Monday, April 19, 2010

Sculptor

An illustration done for The Weekly Standard. The more cartoon style helps make a really quick turn around a little more manageable. This is Mr. Obama working away with his hammer (no sickle is visible).

18 comments:

Sam Nielson said...

Awesome in many ways!

Ken said...

real nice.. love the style. How long did it take?

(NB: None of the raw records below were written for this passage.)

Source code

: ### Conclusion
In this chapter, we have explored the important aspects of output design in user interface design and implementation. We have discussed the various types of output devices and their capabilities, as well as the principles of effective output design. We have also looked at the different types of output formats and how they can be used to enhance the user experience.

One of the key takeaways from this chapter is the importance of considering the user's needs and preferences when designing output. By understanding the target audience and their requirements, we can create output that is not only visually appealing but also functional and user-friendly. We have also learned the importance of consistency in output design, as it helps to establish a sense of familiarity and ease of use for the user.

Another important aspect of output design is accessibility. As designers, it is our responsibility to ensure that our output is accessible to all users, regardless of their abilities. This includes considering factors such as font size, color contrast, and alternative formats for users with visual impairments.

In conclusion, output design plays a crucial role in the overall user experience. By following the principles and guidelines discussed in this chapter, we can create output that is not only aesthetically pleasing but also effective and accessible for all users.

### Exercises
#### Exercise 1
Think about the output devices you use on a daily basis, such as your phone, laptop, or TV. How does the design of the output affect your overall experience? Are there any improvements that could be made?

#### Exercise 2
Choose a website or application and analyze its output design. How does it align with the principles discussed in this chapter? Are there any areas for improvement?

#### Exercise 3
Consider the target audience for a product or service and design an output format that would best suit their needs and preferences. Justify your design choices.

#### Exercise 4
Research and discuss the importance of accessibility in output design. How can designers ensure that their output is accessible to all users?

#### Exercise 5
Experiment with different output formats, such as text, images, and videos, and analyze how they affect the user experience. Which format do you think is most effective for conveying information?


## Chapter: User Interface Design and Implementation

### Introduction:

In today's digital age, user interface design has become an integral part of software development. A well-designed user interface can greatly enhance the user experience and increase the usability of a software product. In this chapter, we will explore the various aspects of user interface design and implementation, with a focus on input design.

Equipe Plano Terra said...

Congrulations....kkkkkk

Tina Steele Lindsey said...

Did no one get that yet, Dave?

R.Kamal said...

fantastic! its a pleasure see your artworks.

alexis said...

haha! no sickle is visible.. fabulous.

Lash LeRoux said...

I LOVE your Weekly Standard stuff, Dave!

David Malan said...

Thanks a lot guys.
Ken, this was probably 5-6 hours.

Nori Tominaga said...

congratulations!

Tom said...

Dave, do you think you're getting better? Could you have done something like this say... 7-8 years ago? Looks terrific!

David Malan said...

Tom,
No, it's hard to say. Maybe I could have done about 75% of this level. You still waiting on that little baby? I think I found that tablet I was talking about. I'll make sure and let you know.

Rodney Pike said...

Love it!

Tom said...

yeah, still waiting. due date was this past sunday. getting antsy

Rob Rey said...

Nice looking image.
Yet, I feel it is fear of the black (in this case the sickle) that keeps some stubbornly in the white. While it is almost always a shade of gray that best answers the problems we face.
Best wishes.

Tooninator said...

I do like the cartoon style here. Great work.

Graphite said...

There is a hidden sickle there! It's under Obampoleon's cloak. Absolutely amazing artwork overall in your blog. I have a question (a burning problem of mine, yet unanswered): my sketches look always much much better than the finished artwork. I'm not ashamed, since I noticed the same effect in Leonardo's works. Does it happen to you too? Why is this?

David Malan said...

Graphite, I don't know. My drawings are definitely my strong point. Often if I intend to paint it I am pretty loose with the drawing so it doesn't look too great.
The answer though is probably has to do with all the elements that you have to deal with in a painting. In a drawing you just have a limited number of problems to deal with, painting adds color problems on top of it. It's like driving and cooking at the same time, it's hard.

Graphite said...

Driving and cooking, ha ha! great words for one like me, who's a disastrous cook and can't drive (true, I hope to never become forced to learn it, or to eat what I accidentally cooked...). Your works remind me Michelangelo's words about sculpting: "I look at the marble block until I can see the statue in it. Then I take out what's NOT the statue". Yout elegant lines give the same feeling: they just trace the border between what is and what is not.